How APIs works —
Select Right APIs For Your Business Need
Every time you open an app and data appears — a tweet loads, a payment goes through, a recommendation pops up — an API made that happen. But "API" is one of those terms that gets thrown around so loosely it starts to mean nothing. Let's fix that.
01 What is an API?
API stands for Application Programming Interface. Strip the jargon: it's a contract between two pieces of software. One side says "here's how you can talk to me," and the other side follows those rules to get what it needs.
Think of it like ordering at a restaurant. You don't walk into the kitchen and cook your own food. You talk to a waiter — the interface — and the kitchen handles the rest. You don't need to know how the food gets made. You just need to know what's on the menu and how to order.
In web development, APIs are almost always HTTP-based — meaning they use the same protocol your browser uses to load web pages. But how they use HTTP varies a lot. That's where REST, GraphQL, and RPC come in.
02 Select Between REST vs GraphQL vs RPC
In a system design interview — or a real project — you'll typically choose between three protocols. The right one depends on who is calling the API and what they need.
| Protocol | Best for | Strength | Watch out for |
|---|---|---|---|
| REST | Client-facing web & mobile APIs | Simple, cacheable, maps to CRUD | Over/under-fetching with complex UIs |
| GraphQL | Flexible data-fetching clients | Clients request exactly what they need | Complex caching, harder to secure |
| RPC / gRPC | Internal microservice calls | Fast binary protocol, strong typing | Not human-readable, tighter coupling |
03 REST — Resource Modeling
REST's core insight is simple: model your system as resources (things), not actions (verbs). Instead of createBooking(), you POST /bookings. Instead of getEvent(123), you GET /events/123.
Take Ticketmaster as an example. The core entities are events, venues, tickets, and bookings. These map directly to REST resources:
Nested vs. flat resources
You have two options when resources relate to each other. Nest them when the relationship is required — you always need an event ID to get its tickets, so /events/{id}/tickets makes sense. Use query parameters when the filter is optional — /tickets?event_id=123§ion=VIP lets callers filter or not filter freely.
04 HTTP Methods — The Verbs Of REST
REST doesn't invent new verbs. It borrows from HTTP. Each method carries a specific meaning — and violating that meaning causes bugs that are very hard to track down.
| Method | Does what | Idempotent? | Example |
|---|---|---|---|
| GET | Read data, change nothing | yes | GET /events/123 |
| POST | Create a new resource | no | POST /bookings |
| PUT | Replace entire resource | yes | PUT /users/42 |
| PATCH | Update part of a resource | sometimes | PATCH /users/42 |
| DELETE | Remove a resource | yes | DELETE /bookings/7 |
05 Auth — who are you and what can you do?
Every real API has two layers of access control: authentication (who are you?) and authorization (what are you allowed to do?). Confusing them is one of the most common interview mistakes.
RBAC (Role-Based Access Control) assigns permissions to roles, then roles to users. In a Ticketmaster system:
- customer — can book tickets, view their own bookings
- venue_manager — can create events, view sales for their venues
- admin — can access everything
06 Rate Limiting — Protecting Your API
Rate limiting prevents abuse by capping how many requests a client can make in a given window. Without it, a single bad actor can bring down your entire service.
07 When To Select GraphQL
GraphQL solves a specific pain point: different clients need different data from the same endpoint. A mobile app showing a feed might only need title and thumbnail. A web dashboard might need the full event object plus venue details plus ticket availability.

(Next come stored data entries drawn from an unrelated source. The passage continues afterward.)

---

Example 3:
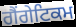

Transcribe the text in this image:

ਗੈਂਗੇਟਿਕਮ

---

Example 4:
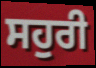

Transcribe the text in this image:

ਸਹੁਰੀ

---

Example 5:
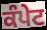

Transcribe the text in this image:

ਕੰਪੇਟ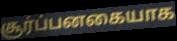
சூர்ப்பனகையாக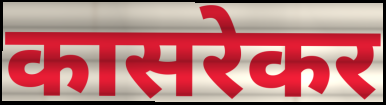
कासरेकर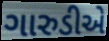
ગારુડીએ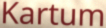
Kartum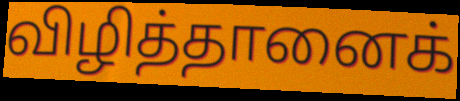
விழித்தானைக்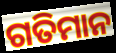
ଗତିମାନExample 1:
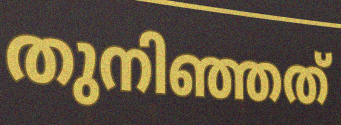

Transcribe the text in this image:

തുനിഞ്ഞത്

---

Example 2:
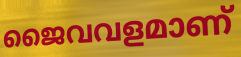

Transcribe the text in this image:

ജൈവവളമാണ്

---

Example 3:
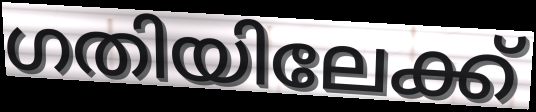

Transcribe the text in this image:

ഗതിയിലേക്ക്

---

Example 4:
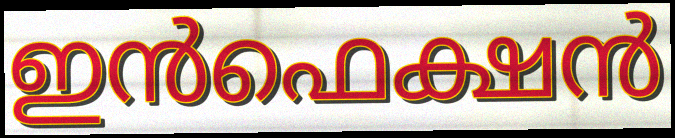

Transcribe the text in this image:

ഇൻഫെക്ഷൻ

With REST, you'd either create multiple endpoints (maintenance nightmare) or return everything and let the client discard what it doesn't need (wasted bandwidth). GraphQL lets each client ask for exactly what it needs in a single query.
08 RPC For Internal Services
When two internal services need to talk — your user service checking permissions with your auth service, for example — REST's resource model can feel forced. You're not really dealing with a "resource" — you want to call a function remotely.

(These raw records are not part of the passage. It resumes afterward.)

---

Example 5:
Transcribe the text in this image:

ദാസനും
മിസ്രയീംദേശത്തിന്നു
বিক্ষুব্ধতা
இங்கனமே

gRPC uses Protocol Buffers (binary, not JSON) and HTTP/2 for multiplexing. The result: lower latency, smaller payloads, and strong type contracts via a .proto schema file. The tradeoff: not human-readable, harder to debug in a browser.
09 API Design in Hurry
- An API is a contract: "here's how you talk to me, here's what you get back."
- REST is your default — resources as URLs, HTTP verbs as operations, JSON as the format.
- GraphQL when clients need different shapes of data from the same source.
- gRPC when internal services need high-performance, strongly-typed calls.
- Always think about auth in two layers: authentication first, authorization second.
- Rate limiting is not optional in production — mention it, even briefly.
- Idempotency matters: GET and DELETE are safe to retry. POST is not.